OUTRA VEZ PORTO ALEGRE

 

Uma vez em Porto Alegre, território conhecido, Cyro agiria com desembaraço. Ele já não era o jovem inexperiente que deixara os bancos da Faculdade de Medicina. Ao aprendizado e à prática daqueles anos em Quaraí, acrescentava-se a especialização em neurologia, que favorecia o seu currículo. O nome de Cyro não era conhecido e ainda pairavam dúvidas sobre sua excelência profissional. Contudo, frente aos “doutores” restritos aos estudos da graduação, ele possuía uma habilitação que o distinguia. Na capital gaúcha, Cyro também teria que se virar como clínico geral, mas o trabalho neurológico não precisaria ser deixado de lado. Além de trocar ideias com os antigos colegas e professores de faculdade, ele poderia desenvolver pesquisas no Hospital São Pedro.

Cyro encontrara as portas do São Pedro abertas já nos primeiros tempos de estudante. Nesse novo momento, em que se voltava para a neurologia e trazia na bagagem conhecimentos adquiridos nas visitas aos sanatórios do Rio, ele seria novamente bem recebido.
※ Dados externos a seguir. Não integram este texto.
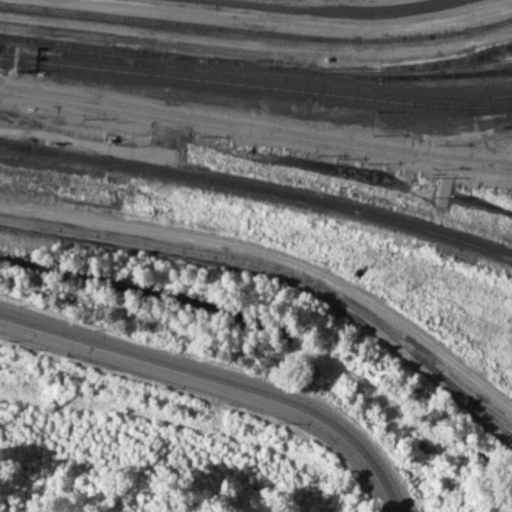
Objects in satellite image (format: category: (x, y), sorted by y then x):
road: (335, 11)
railway: (256, 33)
railway: (131, 51)
railway: (138, 56)
railway: (389, 68)
railway: (477, 70)
railway: (255, 74)
railway: (387, 77)
railway: (53, 78)
railway: (255, 84)
road: (255, 132)
railway: (16, 146)
railway: (16, 147)
railway: (274, 191)
road: (274, 258)
railway: (277, 271)
road: (217, 383)
railway: (476, 406)
park: (137, 485)
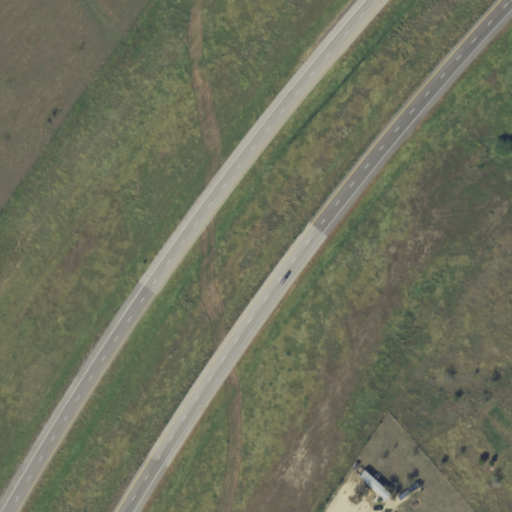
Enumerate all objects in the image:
road: (300, 243)
road: (175, 248)
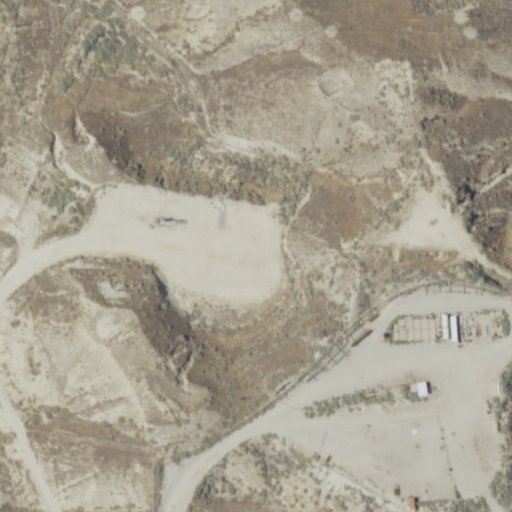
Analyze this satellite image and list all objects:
road: (72, 97)
road: (65, 221)
road: (331, 348)
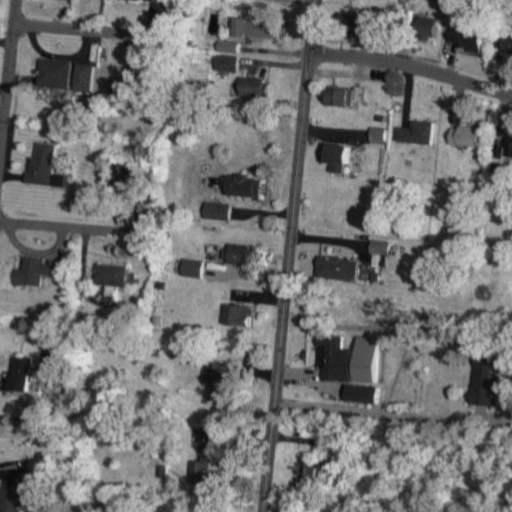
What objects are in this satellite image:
building: (156, 1)
building: (259, 28)
road: (90, 31)
building: (471, 39)
building: (506, 46)
road: (412, 66)
road: (8, 71)
building: (57, 74)
building: (85, 77)
building: (260, 88)
building: (343, 97)
building: (421, 133)
building: (381, 135)
building: (468, 136)
building: (508, 148)
building: (341, 156)
building: (47, 165)
building: (129, 177)
building: (247, 186)
building: (221, 211)
road: (72, 228)
building: (384, 247)
building: (242, 254)
road: (288, 256)
building: (196, 268)
building: (342, 268)
building: (43, 270)
building: (115, 275)
building: (242, 315)
building: (356, 360)
building: (24, 374)
building: (491, 381)
building: (224, 382)
road: (371, 413)
building: (340, 446)
building: (313, 472)
building: (209, 474)
building: (169, 475)
building: (15, 481)
building: (13, 499)
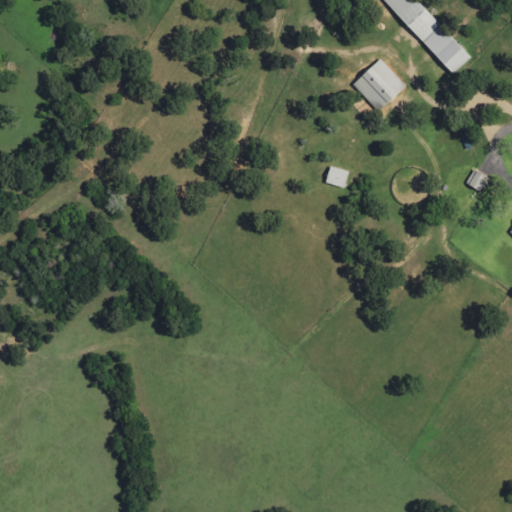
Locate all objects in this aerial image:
building: (434, 32)
building: (383, 85)
building: (340, 177)
building: (480, 180)
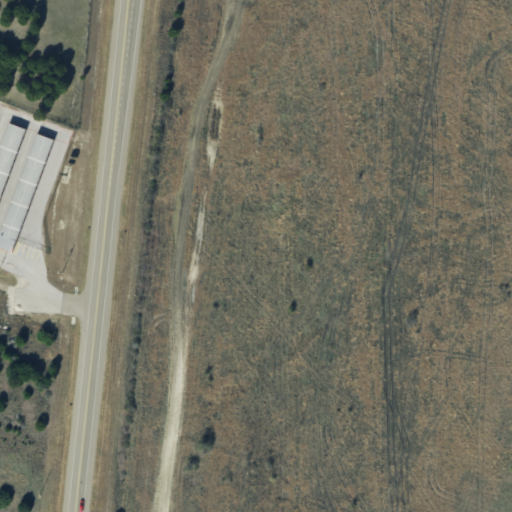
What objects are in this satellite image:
road: (97, 256)
road: (190, 256)
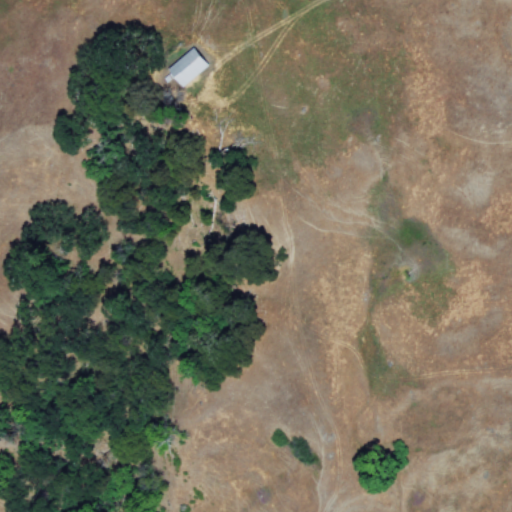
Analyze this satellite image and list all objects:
building: (189, 67)
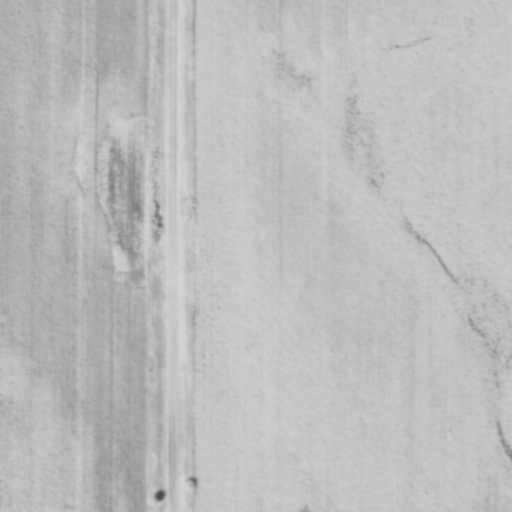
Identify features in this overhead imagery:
road: (173, 256)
Fundado em 1884, o São Pedro atravessou uma etapa de remodelação entre o final dos anos 1920 e início dos 1930. Não por acaso, nessa época, o hospital foi conduzido por Jacintho Godoy Gomes. Egresso da Faculdade de Medicina de Porto Alegre e funcionário público estadual ligado à medicina legal, Jacintho passou uma temporada na França – de 1919 a 1921 – a fim de se especializar em neuropsiquiatria e de tomar aulas com docentes como Pierre Marie, Joseph Babinski, Ernest Dupré e LaignelLavastine, que atuavam no Hospital Salpêtrière. Em 1926, quando assumiu o São Pedro, Jacintho levou para o comando da instituição os fundamentos e os aprendizados franceses.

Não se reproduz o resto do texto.